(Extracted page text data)
>>>>

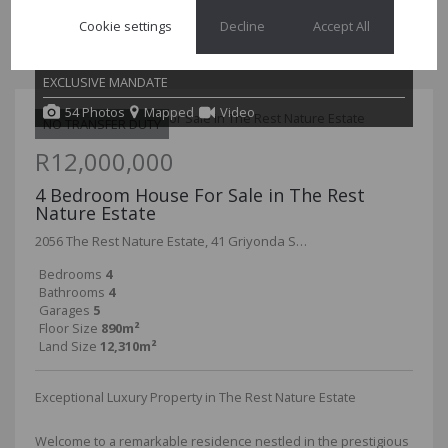
functional living. This home has 5 well sized bedrooms of
Cookie settings
Decline
Accept All
which all are en-suite and an...
EXCLUSIVE MANDATE
54 Photos
Mapped
Video
NO TRANSFER DUTY
R12,000,000
4 Bedroom House For Sale in The Rest
Nature Estate
2056 The Rest Nature Estate, 41 Griyonda Street
Bedrooms
4
Bathrooms
4
Garages
5
Floor Size
890m²
Land Size
12,310m²
Exceptional Luxury Property in The Rest Nature Estate
Welcome to a remarkable residence nestled in the prestigious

<<<<

● PROBLEM TO WORK ON
Return the data exactly as it stands, minus the pictures.

● RESULT FOR THIS EXERCISE
functional living. This home has 5 well sized bedrooms of
Cookie settings
Decline
Accept All
which all are en-suite and an...
EXCLUSIVE MANDATE
54 Photos
Mapped
Video
NO TRANSFER DUTY
R12,000,000
4 Bedroom House For Sale in The Rest
Nature Estate
2056 The Rest Nature Estate, 41 Griyonda Street
Bedrooms
4
Bathrooms
4
Garages
5
Floor Size
890m²
Land Size
12,310m²
Exceptional Luxury Property in The Rest Nature Estate
Welcome to a remarkable residence nestled in the prestigious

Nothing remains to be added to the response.